◆ **WHAT NEEDS TO BE DONE**:
The only acceptable reply is the number of lines in the material below that hold "also".

◆ **SUPPLIED RECORDS**:
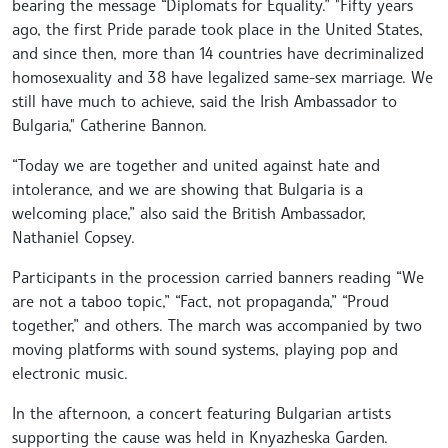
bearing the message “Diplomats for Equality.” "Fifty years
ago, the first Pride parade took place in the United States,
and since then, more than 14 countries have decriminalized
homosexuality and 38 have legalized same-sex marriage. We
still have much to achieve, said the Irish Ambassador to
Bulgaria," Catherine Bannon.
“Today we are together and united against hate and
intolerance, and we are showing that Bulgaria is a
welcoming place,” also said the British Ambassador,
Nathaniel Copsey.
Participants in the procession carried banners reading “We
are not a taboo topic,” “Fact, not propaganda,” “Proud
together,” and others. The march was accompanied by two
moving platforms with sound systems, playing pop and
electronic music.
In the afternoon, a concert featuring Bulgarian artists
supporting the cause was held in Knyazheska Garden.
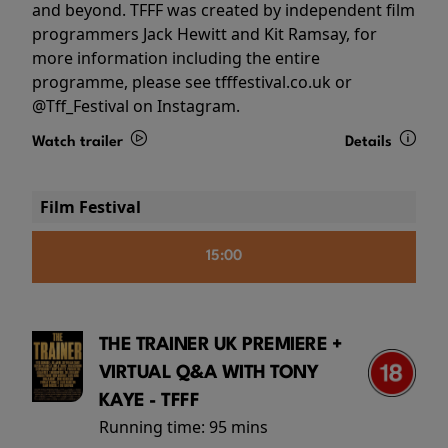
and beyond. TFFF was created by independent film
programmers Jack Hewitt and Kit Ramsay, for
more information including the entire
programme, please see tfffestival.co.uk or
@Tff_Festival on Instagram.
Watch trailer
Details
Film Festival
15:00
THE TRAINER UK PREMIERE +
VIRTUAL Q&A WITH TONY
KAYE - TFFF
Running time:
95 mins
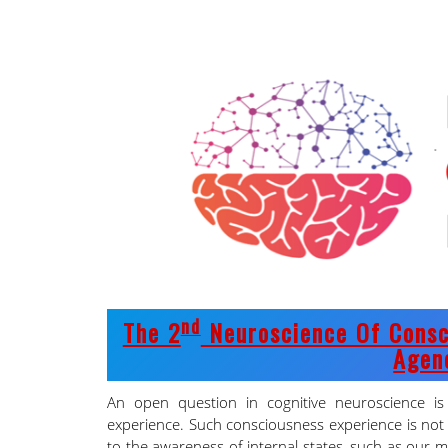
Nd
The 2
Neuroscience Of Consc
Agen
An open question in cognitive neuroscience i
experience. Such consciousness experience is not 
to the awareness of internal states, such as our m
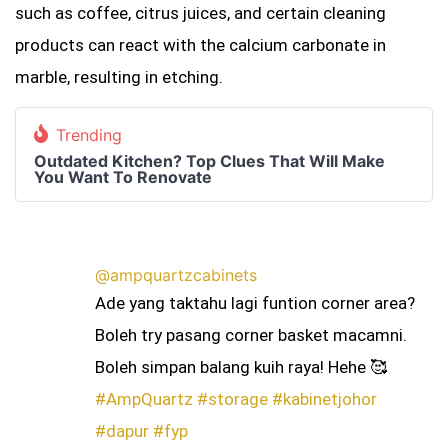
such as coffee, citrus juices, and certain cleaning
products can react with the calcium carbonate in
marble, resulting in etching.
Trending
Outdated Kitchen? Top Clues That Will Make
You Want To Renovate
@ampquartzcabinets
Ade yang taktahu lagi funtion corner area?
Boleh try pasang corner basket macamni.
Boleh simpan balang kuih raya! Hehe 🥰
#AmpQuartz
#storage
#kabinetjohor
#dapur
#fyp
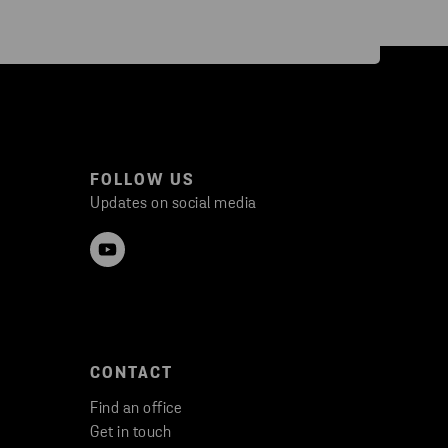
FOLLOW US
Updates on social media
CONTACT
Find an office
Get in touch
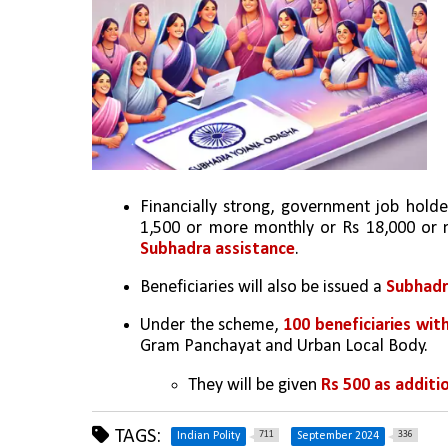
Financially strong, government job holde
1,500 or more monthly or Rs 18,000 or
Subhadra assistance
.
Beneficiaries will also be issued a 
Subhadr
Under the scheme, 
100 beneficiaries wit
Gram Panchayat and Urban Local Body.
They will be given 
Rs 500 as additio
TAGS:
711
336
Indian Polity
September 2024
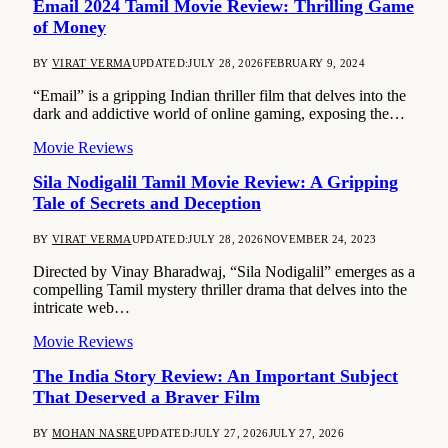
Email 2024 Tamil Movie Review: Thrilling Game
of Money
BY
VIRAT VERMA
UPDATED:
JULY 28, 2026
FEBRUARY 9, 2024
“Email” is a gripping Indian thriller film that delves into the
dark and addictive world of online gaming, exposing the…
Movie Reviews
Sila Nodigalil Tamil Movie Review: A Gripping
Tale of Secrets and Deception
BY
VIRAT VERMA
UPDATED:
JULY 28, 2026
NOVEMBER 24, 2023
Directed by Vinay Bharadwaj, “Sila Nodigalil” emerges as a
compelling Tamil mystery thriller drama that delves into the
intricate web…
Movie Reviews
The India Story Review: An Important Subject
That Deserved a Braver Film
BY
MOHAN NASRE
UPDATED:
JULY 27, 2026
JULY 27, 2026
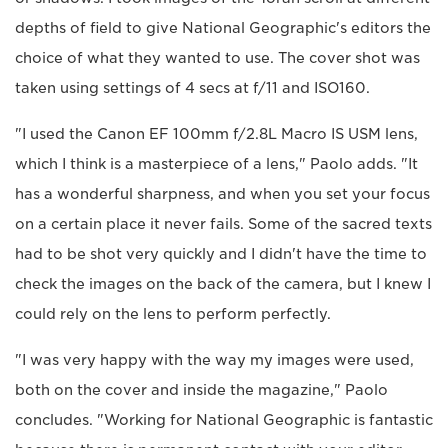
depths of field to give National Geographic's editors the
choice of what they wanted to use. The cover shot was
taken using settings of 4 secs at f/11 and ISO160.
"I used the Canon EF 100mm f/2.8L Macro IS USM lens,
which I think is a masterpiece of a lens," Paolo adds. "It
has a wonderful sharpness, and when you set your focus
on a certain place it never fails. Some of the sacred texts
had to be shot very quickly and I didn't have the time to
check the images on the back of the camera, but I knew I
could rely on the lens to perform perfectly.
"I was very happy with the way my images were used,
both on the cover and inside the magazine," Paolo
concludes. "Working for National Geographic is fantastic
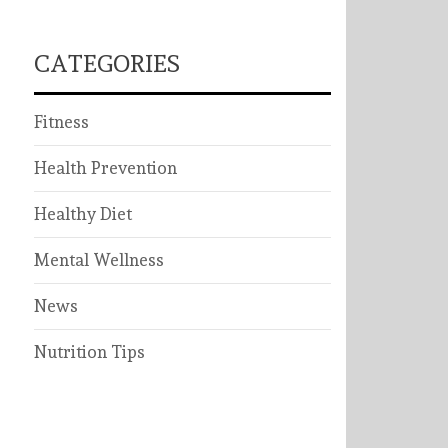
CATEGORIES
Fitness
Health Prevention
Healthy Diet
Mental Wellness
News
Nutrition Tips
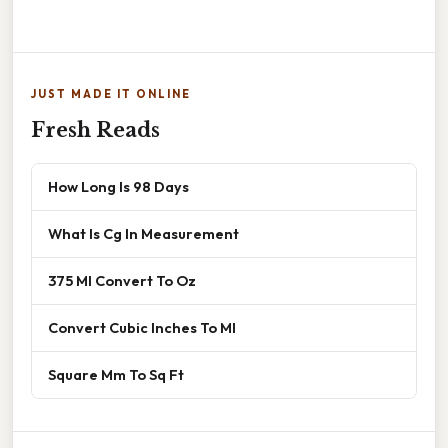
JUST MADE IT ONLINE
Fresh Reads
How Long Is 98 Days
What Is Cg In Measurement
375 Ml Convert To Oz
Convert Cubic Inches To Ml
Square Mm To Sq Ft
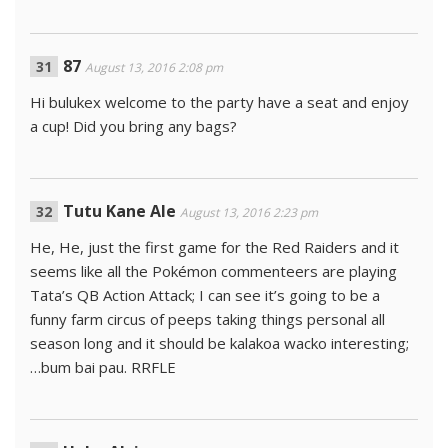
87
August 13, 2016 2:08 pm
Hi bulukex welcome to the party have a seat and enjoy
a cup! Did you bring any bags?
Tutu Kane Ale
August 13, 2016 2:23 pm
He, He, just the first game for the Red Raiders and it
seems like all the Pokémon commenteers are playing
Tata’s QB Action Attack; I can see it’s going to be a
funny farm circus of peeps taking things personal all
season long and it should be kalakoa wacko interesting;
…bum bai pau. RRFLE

◆ **PROBLEM SOLUTION**:
2